Keep each line of the material that includes "HOME", and leave out the rest.

*Data for review*
━━━━━━

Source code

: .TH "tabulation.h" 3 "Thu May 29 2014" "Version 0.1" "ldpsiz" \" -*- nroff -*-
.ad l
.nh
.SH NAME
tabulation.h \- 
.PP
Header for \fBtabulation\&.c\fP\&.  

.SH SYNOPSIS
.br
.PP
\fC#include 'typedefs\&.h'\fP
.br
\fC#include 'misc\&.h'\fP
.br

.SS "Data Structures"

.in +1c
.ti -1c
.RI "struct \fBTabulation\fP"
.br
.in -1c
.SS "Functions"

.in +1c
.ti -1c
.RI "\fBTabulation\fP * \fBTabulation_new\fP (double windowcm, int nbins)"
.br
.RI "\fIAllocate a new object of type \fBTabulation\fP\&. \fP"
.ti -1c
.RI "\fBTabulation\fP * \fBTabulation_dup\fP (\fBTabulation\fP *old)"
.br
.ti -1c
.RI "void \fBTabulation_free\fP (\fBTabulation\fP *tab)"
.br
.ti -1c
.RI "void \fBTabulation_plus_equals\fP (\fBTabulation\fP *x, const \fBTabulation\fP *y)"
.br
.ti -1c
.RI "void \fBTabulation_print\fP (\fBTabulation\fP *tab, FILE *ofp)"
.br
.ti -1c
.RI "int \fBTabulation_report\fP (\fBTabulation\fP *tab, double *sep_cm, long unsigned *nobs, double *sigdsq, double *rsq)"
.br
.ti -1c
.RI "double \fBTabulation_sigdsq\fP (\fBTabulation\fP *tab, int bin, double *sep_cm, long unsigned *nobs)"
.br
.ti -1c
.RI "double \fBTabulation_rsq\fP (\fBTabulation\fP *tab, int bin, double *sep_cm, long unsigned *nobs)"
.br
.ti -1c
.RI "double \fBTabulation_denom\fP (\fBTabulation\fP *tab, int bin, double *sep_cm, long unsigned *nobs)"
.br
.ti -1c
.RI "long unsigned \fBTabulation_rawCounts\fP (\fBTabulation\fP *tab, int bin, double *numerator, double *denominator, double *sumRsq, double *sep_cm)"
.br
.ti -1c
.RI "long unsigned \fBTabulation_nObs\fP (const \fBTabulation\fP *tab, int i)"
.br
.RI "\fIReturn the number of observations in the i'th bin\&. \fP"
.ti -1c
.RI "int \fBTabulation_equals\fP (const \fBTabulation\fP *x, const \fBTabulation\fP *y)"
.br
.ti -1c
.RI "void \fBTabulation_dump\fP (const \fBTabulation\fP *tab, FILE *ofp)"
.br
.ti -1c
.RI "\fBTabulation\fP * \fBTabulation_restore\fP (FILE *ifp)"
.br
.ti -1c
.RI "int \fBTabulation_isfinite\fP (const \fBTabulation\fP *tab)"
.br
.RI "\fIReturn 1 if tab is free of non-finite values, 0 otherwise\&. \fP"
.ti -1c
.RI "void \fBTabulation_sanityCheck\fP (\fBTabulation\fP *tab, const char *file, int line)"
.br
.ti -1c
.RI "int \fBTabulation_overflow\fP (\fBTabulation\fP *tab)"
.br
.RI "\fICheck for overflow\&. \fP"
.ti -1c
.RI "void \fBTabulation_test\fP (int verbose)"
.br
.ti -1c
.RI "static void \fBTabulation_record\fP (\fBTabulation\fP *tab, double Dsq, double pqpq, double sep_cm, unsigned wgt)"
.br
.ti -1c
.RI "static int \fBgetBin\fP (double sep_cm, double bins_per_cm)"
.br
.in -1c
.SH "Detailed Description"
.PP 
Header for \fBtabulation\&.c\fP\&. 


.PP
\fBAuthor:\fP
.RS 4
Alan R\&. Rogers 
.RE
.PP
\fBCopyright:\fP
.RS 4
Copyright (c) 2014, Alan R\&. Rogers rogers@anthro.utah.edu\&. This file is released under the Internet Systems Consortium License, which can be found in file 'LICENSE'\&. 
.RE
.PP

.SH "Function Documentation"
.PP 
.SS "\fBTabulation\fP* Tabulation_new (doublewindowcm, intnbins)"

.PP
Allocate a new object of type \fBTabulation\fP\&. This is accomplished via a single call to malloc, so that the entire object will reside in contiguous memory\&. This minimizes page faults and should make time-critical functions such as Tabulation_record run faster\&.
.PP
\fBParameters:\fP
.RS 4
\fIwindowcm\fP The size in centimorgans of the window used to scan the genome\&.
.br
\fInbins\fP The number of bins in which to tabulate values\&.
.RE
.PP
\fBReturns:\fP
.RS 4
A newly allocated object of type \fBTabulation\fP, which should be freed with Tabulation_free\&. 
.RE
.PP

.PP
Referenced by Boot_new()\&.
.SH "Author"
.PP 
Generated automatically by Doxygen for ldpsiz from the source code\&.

━━━━━━

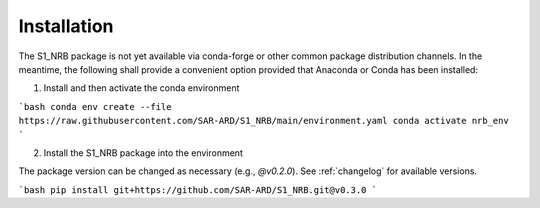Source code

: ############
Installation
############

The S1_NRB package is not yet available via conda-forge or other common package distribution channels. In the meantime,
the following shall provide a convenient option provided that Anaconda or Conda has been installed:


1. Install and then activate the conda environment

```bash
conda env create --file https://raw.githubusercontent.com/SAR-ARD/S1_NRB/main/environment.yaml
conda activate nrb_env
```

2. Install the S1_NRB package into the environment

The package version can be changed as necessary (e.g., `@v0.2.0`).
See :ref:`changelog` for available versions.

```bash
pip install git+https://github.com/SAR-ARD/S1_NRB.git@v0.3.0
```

━━━━━━

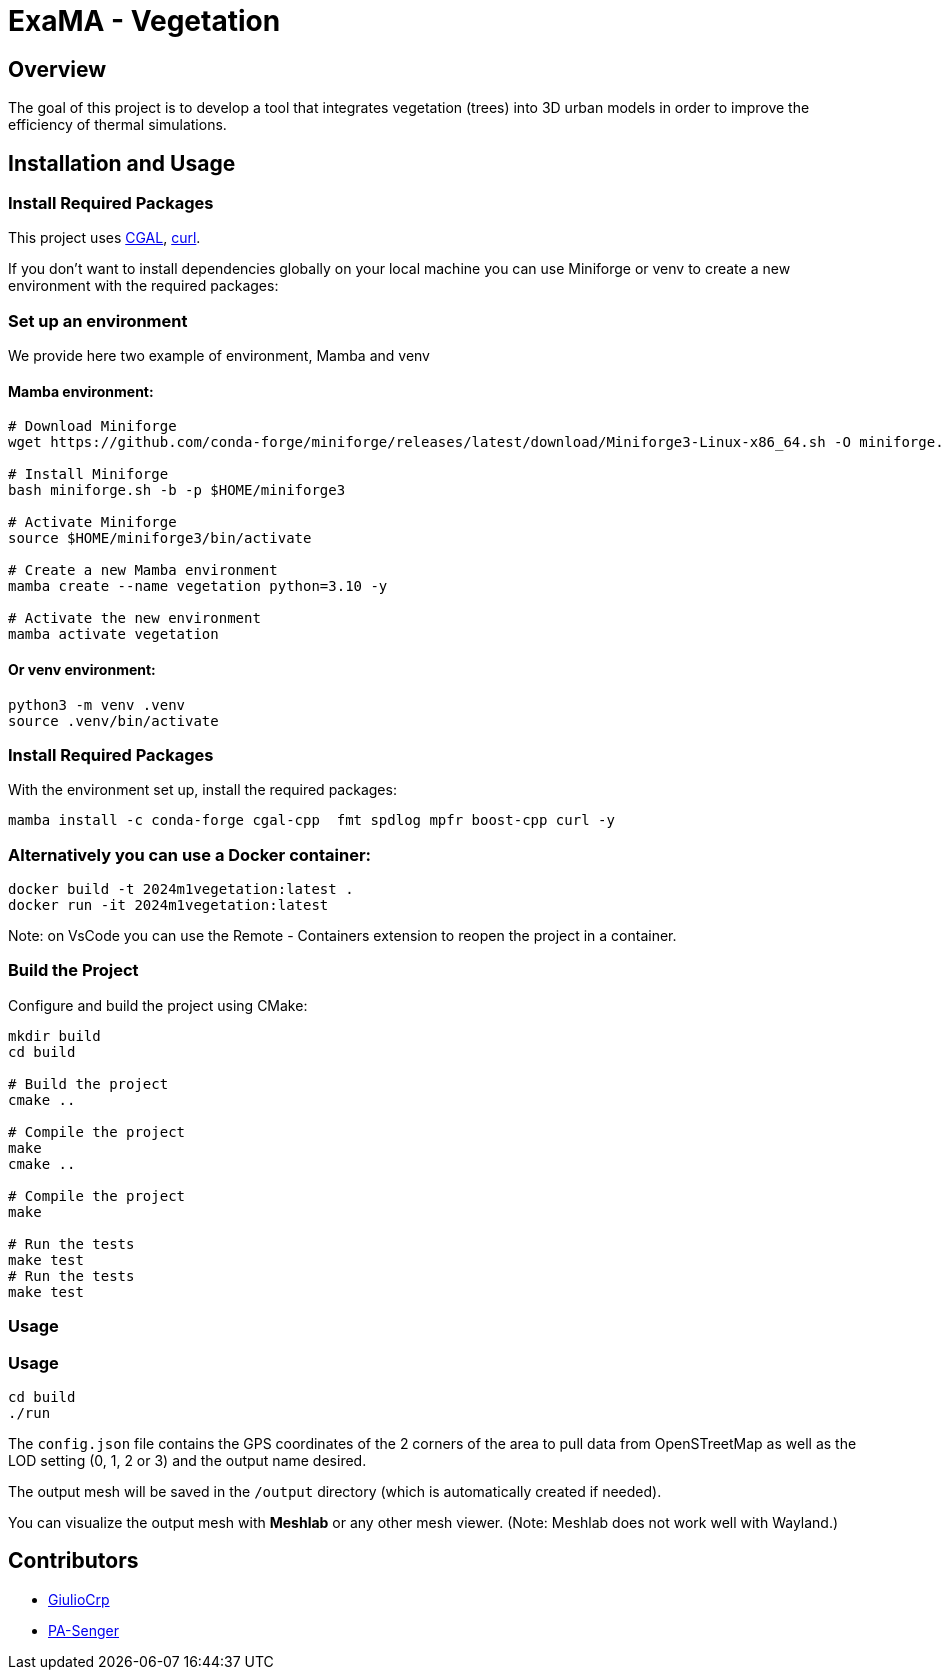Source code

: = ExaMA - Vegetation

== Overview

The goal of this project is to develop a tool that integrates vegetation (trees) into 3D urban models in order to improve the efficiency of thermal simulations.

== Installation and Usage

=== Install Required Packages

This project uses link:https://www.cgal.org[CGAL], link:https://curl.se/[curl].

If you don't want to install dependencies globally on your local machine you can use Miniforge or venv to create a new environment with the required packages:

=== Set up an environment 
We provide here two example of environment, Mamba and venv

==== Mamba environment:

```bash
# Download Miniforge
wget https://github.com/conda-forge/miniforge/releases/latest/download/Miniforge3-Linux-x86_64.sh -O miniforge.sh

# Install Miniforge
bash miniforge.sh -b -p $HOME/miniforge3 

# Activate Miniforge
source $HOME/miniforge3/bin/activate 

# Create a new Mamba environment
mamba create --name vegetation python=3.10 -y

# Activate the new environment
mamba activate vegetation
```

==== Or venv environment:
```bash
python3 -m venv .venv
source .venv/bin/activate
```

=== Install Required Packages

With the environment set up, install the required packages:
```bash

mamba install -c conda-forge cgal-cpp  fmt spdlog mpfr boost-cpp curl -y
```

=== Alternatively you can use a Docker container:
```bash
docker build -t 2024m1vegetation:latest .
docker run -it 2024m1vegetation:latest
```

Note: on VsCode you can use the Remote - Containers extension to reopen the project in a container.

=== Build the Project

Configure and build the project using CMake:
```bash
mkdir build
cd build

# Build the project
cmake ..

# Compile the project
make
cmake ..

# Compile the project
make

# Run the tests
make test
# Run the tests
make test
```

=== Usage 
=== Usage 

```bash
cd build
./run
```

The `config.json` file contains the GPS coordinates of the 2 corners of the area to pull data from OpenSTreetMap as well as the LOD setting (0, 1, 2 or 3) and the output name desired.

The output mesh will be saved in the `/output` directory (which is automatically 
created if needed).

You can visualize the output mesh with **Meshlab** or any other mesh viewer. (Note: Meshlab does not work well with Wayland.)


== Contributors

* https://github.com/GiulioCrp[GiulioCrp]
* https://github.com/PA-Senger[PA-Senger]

━━━━━━

*Result for this task*
bash miniforge.sh -b -p $HOME/miniforge3 
source $HOME/miniforge3/bin/activate 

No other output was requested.